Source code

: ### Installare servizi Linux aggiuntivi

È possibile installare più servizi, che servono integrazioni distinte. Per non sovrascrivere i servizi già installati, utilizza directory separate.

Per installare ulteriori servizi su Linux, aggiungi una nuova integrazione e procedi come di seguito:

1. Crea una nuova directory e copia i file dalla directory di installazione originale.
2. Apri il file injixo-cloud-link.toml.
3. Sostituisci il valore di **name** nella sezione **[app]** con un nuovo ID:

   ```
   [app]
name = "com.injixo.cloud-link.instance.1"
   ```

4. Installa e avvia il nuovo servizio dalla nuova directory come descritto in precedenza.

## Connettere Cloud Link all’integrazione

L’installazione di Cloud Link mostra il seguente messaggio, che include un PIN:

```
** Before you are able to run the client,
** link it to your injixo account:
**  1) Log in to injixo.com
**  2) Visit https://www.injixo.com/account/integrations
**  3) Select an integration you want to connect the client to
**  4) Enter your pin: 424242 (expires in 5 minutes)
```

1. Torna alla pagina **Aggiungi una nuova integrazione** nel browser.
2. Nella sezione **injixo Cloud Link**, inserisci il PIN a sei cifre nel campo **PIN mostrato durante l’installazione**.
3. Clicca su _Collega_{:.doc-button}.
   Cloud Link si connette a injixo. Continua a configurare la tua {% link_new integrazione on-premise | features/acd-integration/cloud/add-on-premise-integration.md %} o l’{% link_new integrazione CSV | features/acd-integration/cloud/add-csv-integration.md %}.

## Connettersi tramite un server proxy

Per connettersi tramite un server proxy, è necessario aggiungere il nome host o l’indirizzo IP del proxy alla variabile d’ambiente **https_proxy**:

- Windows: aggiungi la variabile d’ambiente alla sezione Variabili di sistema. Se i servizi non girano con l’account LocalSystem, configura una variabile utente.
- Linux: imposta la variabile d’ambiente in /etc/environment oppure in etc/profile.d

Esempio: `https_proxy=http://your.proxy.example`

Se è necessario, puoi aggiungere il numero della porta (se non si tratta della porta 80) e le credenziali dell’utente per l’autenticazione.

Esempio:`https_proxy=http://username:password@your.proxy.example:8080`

=====

* Problem to work on: Would you output the full listing exactly as given?

* Solution to this task:
Source code

: ### Installare servizi Linux aggiuntivi

È possibile installare più servizi, che servono integrazioni distinte. Per non sovrascrivere i servizi già installati, utilizza directory separate.

Per installare ulteriori servizi su Linux, aggiungi una nuova integrazione e procedi come di seguito:

1. Crea una nuova directory e copia i file dalla directory di installazione originale.
2. Apri il file injixo-cloud-link.toml.
3. Sostituisci il valore di **name** nella sezione **[app]** con un nuovo ID:

   ```
   [app]
name = "com.injixo.cloud-link.instance.1"
   ```

4. Installa e avvia il nuovo servizio dalla nuova directory come descritto in precedenza.

## Connettere Cloud Link all’integrazione

L’installazione di Cloud Link mostra il seguente messaggio, che include un PIN:

```
** Before you are able to run the client,
** link it to your injixo account:
**  1) Log in to injixo.com
**  2) Visit https://www.injixo.com/account/integrations
**  3) Select an integration you want to connect the client to
**  4) Enter your pin: 424242 (expires in 5 minutes)
```

1. Torna alla pagina **Aggiungi una nuova integrazione** nel browser.
2. Nella sezione **injixo Cloud Link**, inserisci il PIN a sei cifre nel campo **PIN mostrato durante l’installazione**.
3. Clicca su _Collega_{:.doc-button}.
   Cloud Link si connette a injixo. Continua a configurare la tua {% link_new integrazione on-premise | features/acd-integration/cloud/add-on-premise-integration.md %} o l’{% link_new integrazione CSV | features/acd-integration/cloud/add-csv-integration.md %}.

## Connettersi tramite un server proxy

Per connettersi tramite un server proxy, è necessario aggiungere il nome host o l’indirizzo IP del proxy alla variabile d’ambiente **https_proxy**:

- Windows: aggiungi la variabile d’ambiente alla sezione Variabili di sistema. Se i servizi non girano con l’account LocalSystem, configura una variabile utente.
- Linux: imposta la variabile d’ambiente in /etc/environment oppure in etc/profile.d

Esempio: `https_proxy=http://your.proxy.example`

Se è necessario, puoi aggiungere il numero della porta (se non si tratta della porta 80) e le credenziali dell’utente per l’autenticazione.

Esempio:`https_proxy=http://username:password@your.proxy.example:8080`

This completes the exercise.